____ RECORDS SUPPLIED

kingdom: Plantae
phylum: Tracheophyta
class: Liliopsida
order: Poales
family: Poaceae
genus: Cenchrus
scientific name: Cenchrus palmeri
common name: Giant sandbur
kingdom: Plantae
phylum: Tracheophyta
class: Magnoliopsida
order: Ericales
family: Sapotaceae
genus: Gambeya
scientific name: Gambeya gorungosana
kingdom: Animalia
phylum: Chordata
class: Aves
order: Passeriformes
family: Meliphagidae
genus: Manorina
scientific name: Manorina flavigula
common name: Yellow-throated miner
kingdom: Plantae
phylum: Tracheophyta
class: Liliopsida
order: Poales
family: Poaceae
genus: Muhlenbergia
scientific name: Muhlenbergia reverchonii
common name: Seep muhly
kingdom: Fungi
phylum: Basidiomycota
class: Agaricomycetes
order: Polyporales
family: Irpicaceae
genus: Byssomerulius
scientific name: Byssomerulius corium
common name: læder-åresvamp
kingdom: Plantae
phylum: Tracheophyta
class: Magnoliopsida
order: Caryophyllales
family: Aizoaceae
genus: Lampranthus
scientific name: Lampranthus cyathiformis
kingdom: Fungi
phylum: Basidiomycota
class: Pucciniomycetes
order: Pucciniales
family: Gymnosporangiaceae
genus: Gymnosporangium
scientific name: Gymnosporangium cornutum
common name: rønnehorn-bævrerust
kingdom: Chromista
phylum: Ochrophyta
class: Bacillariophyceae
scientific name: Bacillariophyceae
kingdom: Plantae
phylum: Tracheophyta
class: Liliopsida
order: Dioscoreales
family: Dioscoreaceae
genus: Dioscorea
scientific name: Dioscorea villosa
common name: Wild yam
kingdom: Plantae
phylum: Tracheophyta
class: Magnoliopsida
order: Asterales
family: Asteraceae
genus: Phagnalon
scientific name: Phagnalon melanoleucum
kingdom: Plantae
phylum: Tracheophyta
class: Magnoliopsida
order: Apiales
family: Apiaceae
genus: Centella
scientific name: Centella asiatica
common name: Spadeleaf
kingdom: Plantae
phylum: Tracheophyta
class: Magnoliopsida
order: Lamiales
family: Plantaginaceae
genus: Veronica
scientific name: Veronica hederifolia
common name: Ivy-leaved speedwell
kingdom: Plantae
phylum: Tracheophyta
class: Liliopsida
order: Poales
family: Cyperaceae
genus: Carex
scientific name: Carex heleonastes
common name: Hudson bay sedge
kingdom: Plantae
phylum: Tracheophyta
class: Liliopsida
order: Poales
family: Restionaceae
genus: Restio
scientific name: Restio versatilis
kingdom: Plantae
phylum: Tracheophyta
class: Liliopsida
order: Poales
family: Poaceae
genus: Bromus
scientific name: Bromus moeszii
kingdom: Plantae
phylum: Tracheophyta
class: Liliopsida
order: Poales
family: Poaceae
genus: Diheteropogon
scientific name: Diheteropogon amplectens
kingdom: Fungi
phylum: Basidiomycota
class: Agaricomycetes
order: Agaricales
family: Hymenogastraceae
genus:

________

EXERCISE
Copy every row above word for word.

ANSWER TO THE EXERCISE
kingdom: Plantae
phylum: Tracheophyta
class: Liliopsida
order: Poales
family: Poaceae
genus: Cenchrus
scientific name: Cenchrus palmeri
common name: Giant sandbur
kingdom: Plantae
phylum: Tracheophyta
class: Magnoliopsida
order: Ericales
family: Sapotaceae
genus: Gambeya
scientific name: Gambeya gorungosana
kingdom: Animalia
phylum: Chordata
class: Aves
order: Passeriformes
family: Meliphagidae
genus: Manorina
scientific name: Manorina flavigula
common name: Yellow-throated miner
kingdom: Plantae
phylum: Tracheophyta
class: Liliopsida
order: Poales
family: Poaceae
genus: Muhlenbergia
scientific name: Muhlenbergia reverchonii
common name: Seep muhly
kingdom: Fungi
phylum: Basidiomycota
class: Agaricomycetes
order: Polyporales
family: Irpicaceae
genus: Byssomerulius
scientific name: Byssomerulius corium
common name: læder-åresvamp
kingdom: Plantae
phylum: Tracheophyta
class: Magnoliopsida
order: Caryophyllales
family: Aizoaceae
genus: Lampranthus
scientific name: Lampranthus cyathiformis
kingdom: Fungi
phylum: Basidiomycota
class: Pucciniomycetes
order: Pucciniales
family: Gymnosporangiaceae
genus: Gymnosporangium
scientific name: Gymnosporangium cornutum
common name: rønnehorn-bævrerust
kingdom: Chromista
phylum: Ochrophyta
class: Bacillariophyceae
scientific name: Bacillariophyceae
kingdom: Plantae
phylum: Tracheophyta
class: Liliopsida
order: Dioscoreales
family: Dioscoreaceae
genus: Dioscorea
scientific name: Dioscorea villosa
common name: Wild yam
kingdom: Plantae
phylum: Tracheophyta
class: Magnoliopsida
order: Asterales
family: Asteraceae
genus: Phagnalon
scientific name: Phagnalon melanoleucum
kingdom: Plantae
phylum: Tracheophyta
class: Magnoliopsida
order: Apiales
family: Apiaceae
genus: Centella
scientific name: Centella asiatica
common name: Spadeleaf
kingdom: Plantae
phylum: Tracheophyta
class: Magnoliopsida
order: Lamiales
family: Plantaginaceae
genus: Veronica
scientific name: Veronica hederifolia
common name: Ivy-leaved speedwell
kingdom: Plantae
phylum: Tracheophyta
class: Liliopsida
order: Poales
family: Cyperaceae
genus: Carex
scientific name: Carex heleonastes
common name: Hudson bay sedge
kingdom: Plantae
phylum: Tracheophyta
class: Liliopsida
order: Poales
family: Restionaceae
genus: Restio
scientific name: Restio versatilis
kingdom: Plantae
phylum: Tracheophyta
class: Liliopsida
order: Poales
family: Poaceae
genus: Bromus
scientific name: Bromus moeszii
kingdom: Plantae
phylum: Tracheophyta
class: Liliopsida
order: Poales
family: Poaceae
genus: Diheteropogon
scientific name: Diheteropogon amplectens
kingdom: Fungi
phylum: Basidiomycota
class: Agaricomycetes
order: Agaricales
family: Hymenogastraceae
genus:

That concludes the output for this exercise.